STORED DATA ▸
*** Begin section ***

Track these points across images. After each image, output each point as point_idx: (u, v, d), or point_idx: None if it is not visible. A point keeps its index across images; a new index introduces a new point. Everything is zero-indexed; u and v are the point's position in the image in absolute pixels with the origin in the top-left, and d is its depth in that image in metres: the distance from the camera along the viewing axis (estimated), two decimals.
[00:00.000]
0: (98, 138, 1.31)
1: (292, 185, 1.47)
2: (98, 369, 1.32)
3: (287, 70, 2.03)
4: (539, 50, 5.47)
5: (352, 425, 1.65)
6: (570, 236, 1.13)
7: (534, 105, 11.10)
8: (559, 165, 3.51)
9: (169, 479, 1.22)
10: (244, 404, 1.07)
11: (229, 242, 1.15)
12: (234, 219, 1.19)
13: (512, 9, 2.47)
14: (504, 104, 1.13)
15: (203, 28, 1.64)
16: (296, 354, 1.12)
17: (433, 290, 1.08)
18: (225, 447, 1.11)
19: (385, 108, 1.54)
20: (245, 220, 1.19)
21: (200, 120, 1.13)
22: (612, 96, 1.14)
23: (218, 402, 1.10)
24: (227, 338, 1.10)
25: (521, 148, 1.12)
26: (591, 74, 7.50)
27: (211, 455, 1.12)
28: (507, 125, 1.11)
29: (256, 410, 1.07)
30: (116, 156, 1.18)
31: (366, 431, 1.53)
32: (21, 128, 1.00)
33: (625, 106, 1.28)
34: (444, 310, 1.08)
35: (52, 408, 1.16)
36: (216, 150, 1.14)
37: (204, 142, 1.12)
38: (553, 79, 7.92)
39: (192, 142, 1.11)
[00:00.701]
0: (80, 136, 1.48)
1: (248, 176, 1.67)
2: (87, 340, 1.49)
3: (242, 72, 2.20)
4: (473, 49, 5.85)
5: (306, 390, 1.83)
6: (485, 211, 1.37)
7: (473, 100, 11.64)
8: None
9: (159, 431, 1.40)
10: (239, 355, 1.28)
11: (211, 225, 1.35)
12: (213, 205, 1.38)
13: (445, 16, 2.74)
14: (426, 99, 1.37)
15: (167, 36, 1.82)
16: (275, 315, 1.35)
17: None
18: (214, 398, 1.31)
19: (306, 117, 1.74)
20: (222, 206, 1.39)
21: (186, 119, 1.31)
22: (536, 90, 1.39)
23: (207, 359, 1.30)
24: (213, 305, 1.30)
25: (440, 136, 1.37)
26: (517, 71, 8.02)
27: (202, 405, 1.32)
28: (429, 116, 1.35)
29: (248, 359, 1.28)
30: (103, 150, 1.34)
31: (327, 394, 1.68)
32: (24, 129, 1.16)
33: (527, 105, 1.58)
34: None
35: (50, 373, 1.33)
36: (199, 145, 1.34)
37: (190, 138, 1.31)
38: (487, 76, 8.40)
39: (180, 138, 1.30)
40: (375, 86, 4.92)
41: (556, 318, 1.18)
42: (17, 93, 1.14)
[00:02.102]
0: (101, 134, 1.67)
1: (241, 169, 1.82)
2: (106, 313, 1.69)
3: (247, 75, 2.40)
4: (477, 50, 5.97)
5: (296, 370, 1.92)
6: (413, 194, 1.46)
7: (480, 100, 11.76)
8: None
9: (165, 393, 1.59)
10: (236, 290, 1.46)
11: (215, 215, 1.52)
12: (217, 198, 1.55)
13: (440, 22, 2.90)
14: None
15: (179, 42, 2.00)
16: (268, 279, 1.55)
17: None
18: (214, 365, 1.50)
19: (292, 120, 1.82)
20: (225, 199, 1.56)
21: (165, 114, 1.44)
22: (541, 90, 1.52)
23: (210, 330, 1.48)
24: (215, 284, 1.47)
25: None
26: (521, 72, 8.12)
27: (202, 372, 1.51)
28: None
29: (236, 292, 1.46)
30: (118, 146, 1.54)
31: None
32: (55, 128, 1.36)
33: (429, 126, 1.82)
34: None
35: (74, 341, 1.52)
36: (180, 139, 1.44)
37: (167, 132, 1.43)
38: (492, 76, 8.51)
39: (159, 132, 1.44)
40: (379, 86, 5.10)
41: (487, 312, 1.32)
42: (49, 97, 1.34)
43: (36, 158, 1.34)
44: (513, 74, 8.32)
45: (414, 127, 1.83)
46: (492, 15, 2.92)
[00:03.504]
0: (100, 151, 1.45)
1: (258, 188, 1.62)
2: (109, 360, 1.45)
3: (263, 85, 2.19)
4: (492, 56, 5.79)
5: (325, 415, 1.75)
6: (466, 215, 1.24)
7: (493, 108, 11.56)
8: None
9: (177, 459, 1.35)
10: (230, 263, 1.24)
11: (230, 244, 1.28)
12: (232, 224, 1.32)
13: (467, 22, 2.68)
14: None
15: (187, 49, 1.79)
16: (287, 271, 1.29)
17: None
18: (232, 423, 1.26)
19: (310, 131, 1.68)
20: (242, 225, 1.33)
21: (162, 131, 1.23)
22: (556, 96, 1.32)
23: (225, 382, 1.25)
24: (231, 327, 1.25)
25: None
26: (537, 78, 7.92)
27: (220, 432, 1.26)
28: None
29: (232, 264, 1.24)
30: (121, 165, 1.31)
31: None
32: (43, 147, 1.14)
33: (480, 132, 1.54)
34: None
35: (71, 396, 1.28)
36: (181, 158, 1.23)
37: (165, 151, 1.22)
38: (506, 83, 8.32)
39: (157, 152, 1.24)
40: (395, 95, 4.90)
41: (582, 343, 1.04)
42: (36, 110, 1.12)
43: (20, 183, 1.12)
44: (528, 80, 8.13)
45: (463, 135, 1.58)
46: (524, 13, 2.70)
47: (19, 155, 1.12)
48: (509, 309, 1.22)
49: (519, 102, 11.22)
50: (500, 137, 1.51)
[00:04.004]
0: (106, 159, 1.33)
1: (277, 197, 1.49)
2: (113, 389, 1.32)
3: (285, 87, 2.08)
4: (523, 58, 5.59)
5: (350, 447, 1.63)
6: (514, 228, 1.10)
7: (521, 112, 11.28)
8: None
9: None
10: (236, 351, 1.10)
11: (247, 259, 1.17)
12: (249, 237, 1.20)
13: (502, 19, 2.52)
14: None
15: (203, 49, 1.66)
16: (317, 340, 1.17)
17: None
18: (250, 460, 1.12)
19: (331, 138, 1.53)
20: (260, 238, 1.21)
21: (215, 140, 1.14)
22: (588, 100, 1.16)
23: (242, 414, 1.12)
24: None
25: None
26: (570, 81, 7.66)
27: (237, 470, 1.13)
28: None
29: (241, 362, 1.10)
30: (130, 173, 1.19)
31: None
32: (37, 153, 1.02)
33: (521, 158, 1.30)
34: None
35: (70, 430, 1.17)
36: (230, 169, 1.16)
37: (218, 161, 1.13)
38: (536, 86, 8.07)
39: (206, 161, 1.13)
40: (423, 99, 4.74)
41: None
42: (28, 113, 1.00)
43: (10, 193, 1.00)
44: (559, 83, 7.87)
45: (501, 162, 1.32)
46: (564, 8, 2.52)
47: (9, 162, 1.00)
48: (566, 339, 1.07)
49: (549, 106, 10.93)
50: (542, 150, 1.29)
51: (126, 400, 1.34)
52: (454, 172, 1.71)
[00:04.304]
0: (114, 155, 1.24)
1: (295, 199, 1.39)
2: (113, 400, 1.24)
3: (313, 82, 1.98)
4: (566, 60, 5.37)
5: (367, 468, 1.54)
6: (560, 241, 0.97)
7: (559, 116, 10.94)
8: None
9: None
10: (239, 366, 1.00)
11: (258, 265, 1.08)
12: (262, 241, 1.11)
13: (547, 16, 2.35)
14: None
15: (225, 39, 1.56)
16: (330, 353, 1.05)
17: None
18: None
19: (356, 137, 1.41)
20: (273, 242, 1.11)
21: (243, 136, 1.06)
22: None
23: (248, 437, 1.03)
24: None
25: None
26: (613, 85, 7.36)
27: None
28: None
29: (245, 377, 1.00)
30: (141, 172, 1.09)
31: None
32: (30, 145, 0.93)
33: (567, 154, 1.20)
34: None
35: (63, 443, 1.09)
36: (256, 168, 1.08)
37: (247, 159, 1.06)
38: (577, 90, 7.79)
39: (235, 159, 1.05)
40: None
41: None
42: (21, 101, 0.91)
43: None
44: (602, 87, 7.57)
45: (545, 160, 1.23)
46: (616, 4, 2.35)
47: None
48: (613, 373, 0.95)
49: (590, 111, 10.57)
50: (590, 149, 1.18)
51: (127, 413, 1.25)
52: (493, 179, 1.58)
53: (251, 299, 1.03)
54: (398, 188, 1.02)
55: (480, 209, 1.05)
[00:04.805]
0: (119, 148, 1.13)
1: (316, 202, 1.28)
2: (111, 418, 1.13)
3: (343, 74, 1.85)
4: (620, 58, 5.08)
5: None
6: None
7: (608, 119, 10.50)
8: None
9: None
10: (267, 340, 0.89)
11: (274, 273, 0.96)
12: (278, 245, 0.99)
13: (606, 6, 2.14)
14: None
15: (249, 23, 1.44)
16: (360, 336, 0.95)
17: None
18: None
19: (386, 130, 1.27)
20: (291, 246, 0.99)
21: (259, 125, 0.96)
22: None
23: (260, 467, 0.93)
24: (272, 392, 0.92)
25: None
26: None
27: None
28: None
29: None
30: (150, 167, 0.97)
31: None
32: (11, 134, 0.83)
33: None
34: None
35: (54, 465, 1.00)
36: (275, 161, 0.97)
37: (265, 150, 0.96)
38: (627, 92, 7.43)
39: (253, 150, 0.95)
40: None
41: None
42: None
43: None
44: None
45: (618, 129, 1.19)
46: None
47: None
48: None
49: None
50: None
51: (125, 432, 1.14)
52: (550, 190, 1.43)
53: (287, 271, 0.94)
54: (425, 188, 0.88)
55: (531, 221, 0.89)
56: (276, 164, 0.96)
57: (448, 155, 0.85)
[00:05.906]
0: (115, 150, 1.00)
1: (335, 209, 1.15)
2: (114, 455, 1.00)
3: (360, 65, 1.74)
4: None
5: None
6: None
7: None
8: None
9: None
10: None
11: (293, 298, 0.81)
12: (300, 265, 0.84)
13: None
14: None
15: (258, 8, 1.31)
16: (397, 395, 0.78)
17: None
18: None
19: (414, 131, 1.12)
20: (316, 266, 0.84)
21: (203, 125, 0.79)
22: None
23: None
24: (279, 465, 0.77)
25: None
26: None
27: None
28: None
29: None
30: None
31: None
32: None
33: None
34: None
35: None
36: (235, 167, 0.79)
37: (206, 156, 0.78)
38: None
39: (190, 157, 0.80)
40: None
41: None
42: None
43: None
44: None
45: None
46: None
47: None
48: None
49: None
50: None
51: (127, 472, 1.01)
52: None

*** End section ***

Take the entries above and copy them exactly from the first line through the line with "25: (521, 148, 1.12)"; leave out every line after it.

Track these points across images. After each image, output each point as point_idx: (u, v, d), or point_idx: None if it is not visible. A point keeps its index across images; a new index introduces a new point. Everything is zero-indexed; u and v are the point's position in the image in absolute pixels with the origin in the top-left, and d is its depth in that image in metres: the distance from the camera along the viewing axis (estimated), two decimals.
[00:00.000]
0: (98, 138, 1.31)
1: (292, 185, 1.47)
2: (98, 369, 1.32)
3: (287, 70, 2.03)
4: (539, 50, 5.47)
5: (352, 425, 1.65)
6: (570, 236, 1.13)
7: (534, 105, 11.10)
8: (559, 165, 3.51)
9: (169, 479, 1.22)
10: (244, 404, 1.07)
11: (229, 242, 1.15)
12: (234, 219, 1.19)
13: (512, 9, 2.47)
14: (504, 104, 1.13)
15: (203, 28, 1.64)
16: (296, 354, 1.12)
17: (433, 290, 1.08)
18: (225, 447, 1.11)
19: (385, 108, 1.54)
20: (245, 220, 1.19)
21: (200, 120, 1.13)
22: (612, 96, 1.14)
23: (218, 402, 1.10)
24: (227, 338, 1.10)
25: (521, 148, 1.12)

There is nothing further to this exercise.